Among the many improvements is a Morph and Zoom effect in PowerPoint that enables users to create “cinematic presentations,” plus new data analysis tools in Excel, new formulas in PowerPivot, and improved inking features like pencil case, pressure sensitivity, and tilt effects. That’s just the tip of the iceberg, of course — Word 2019 and Outlook 2019 boast Focus Mode, which blocks out distractions, and Focused Inbox, which automatically highlights important emails. And the list goes on.

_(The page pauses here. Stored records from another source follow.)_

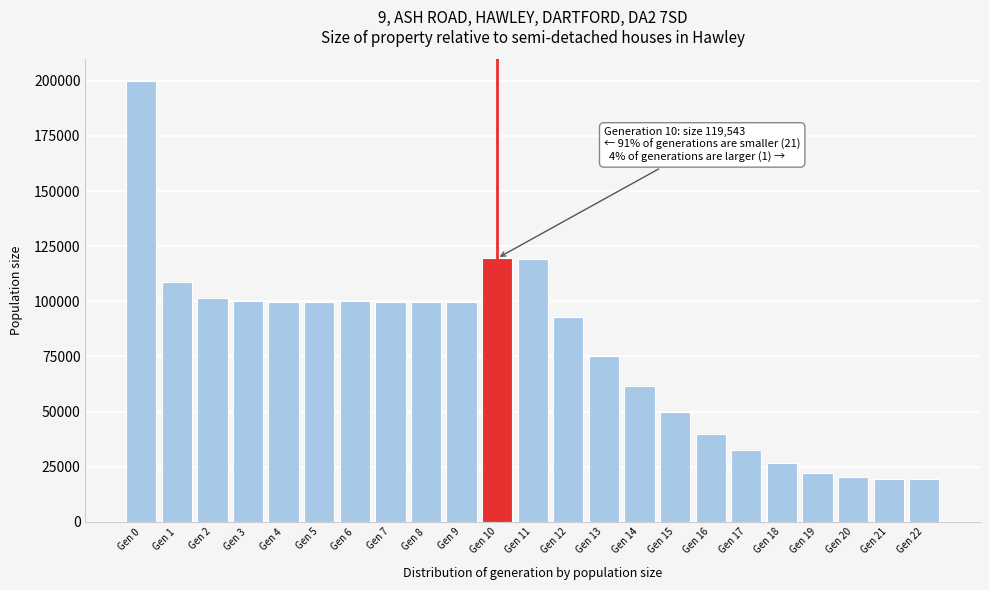

What is the value of the 10th bar from the left?

99526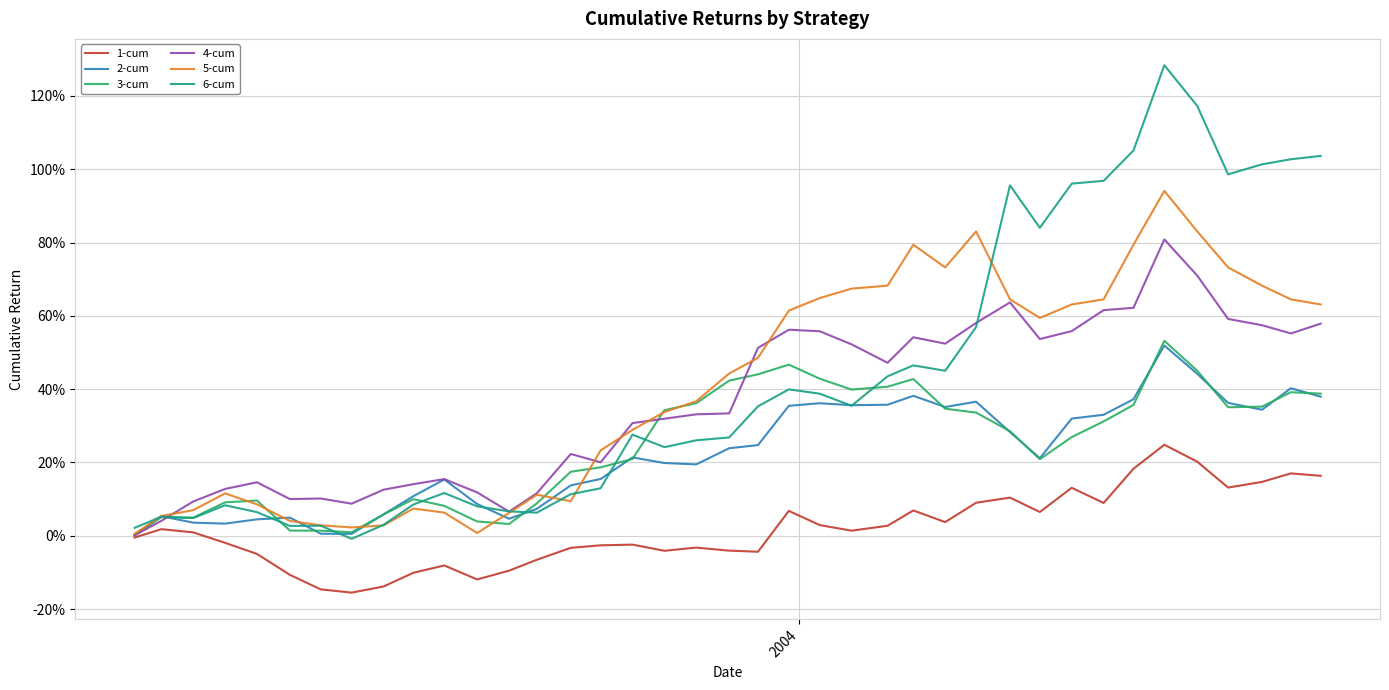

Which series has the largest total across all categories?

6-cum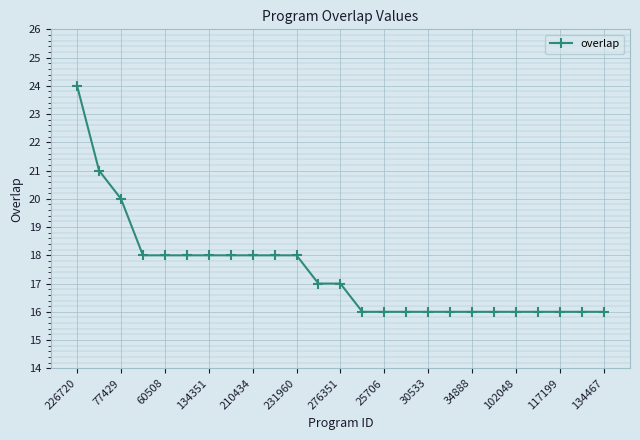

Count the values in the range 16 to 18.

22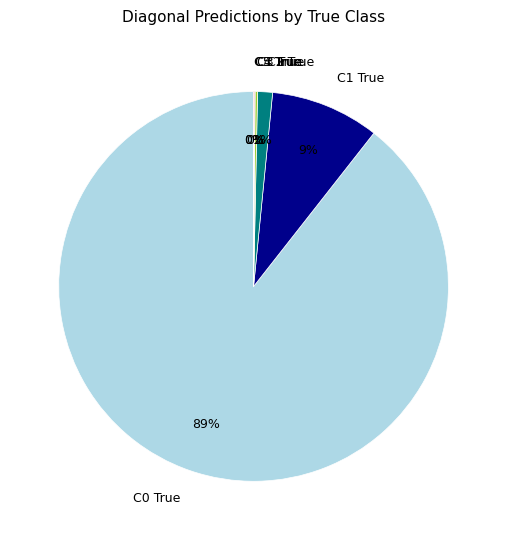

Do C0 True and C1 True together represent more than half of the pie?

Yes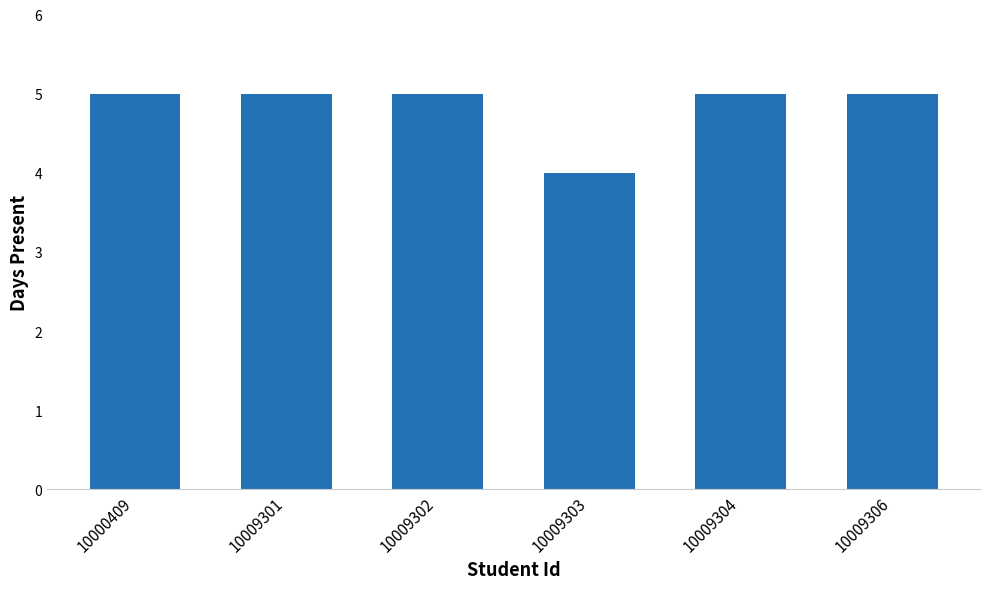

How many categories are shown in the chart?

6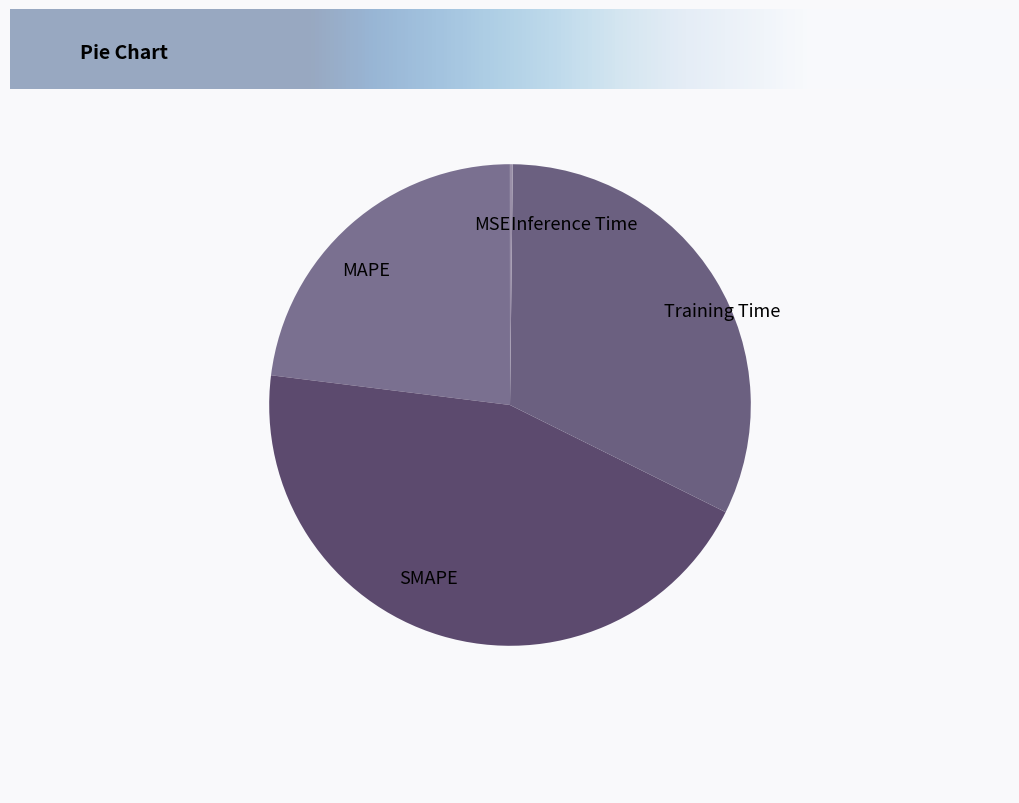

Combined, do Training Time and SMAPE account for over 50%?

Yes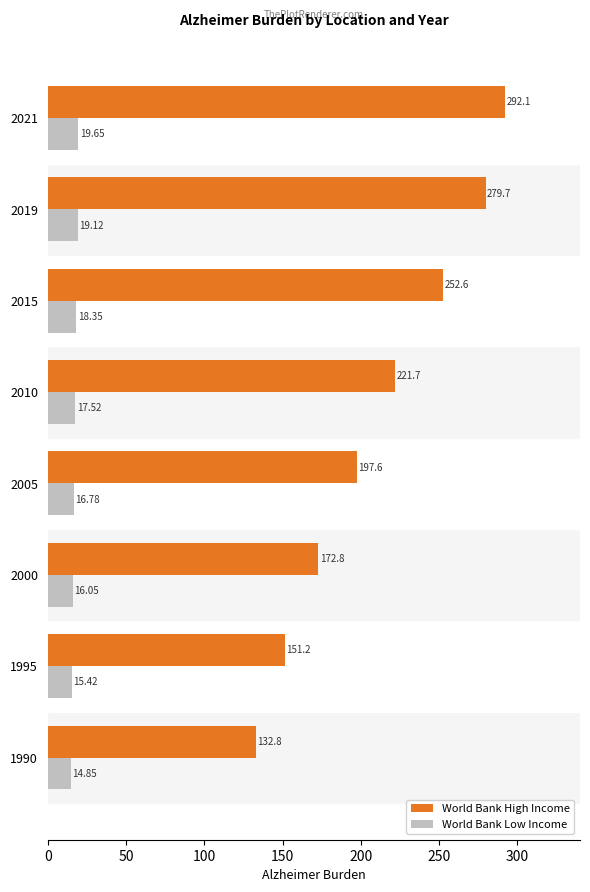

At which category is the sum across all series the highest?

2021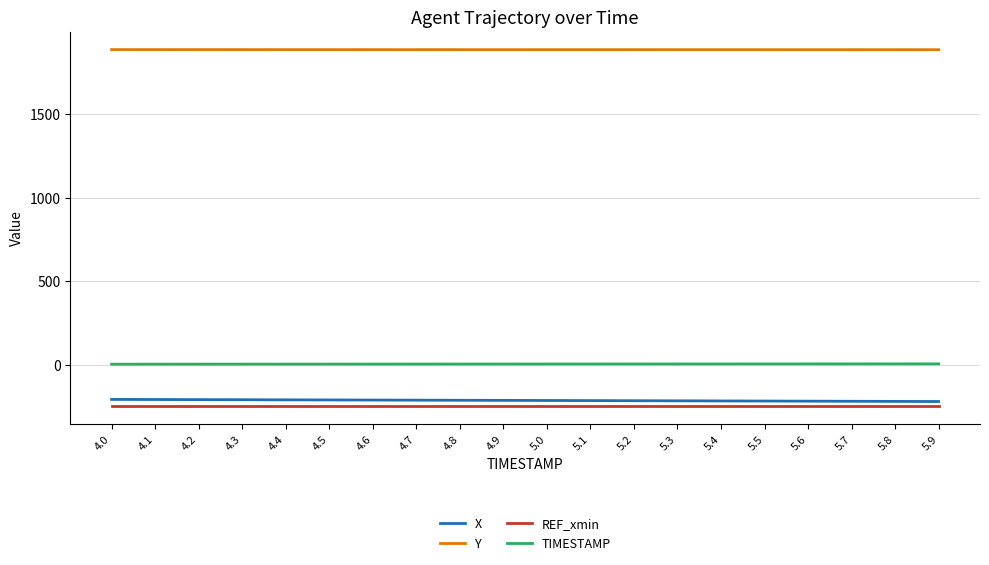

What is the minimum value shown in the chart?

-246.8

On the IT side of the equation, Office 2019 sees updates to usability, voice, and security, and taps Microsoft’s Click-to-Run (C2R) deployment solution for monthly security updates, app installs, and reduced network consumption through Windows 10’s download optimization tech. Also in tow is support for in-place upgrades for customers upgrading from older Office products
“Office 2019 is a valuable update for customers who aren’t yet ready for the cloud,” Spataro wrote in a blog post. “While the cloud offers real benefits in productivity, security, and total cost of ownership, we recognize that each customer is at a different point in their adoption of cloud services. We see the on-premises version of Office as an important part of our commitment to give customers the flexibility they need to move to the cloud at their own pace.”
If an upgrade isn’t in your organization’s cards at the moment, don’t fret — Microsoft recently extended support for Office 2016 and Office 365 backend services to October 2023, with an optional two additional years of paid support. Office 365 ProPlus on Windows 8.1 and older operating systems, meanwhile, will be supported through January 2023.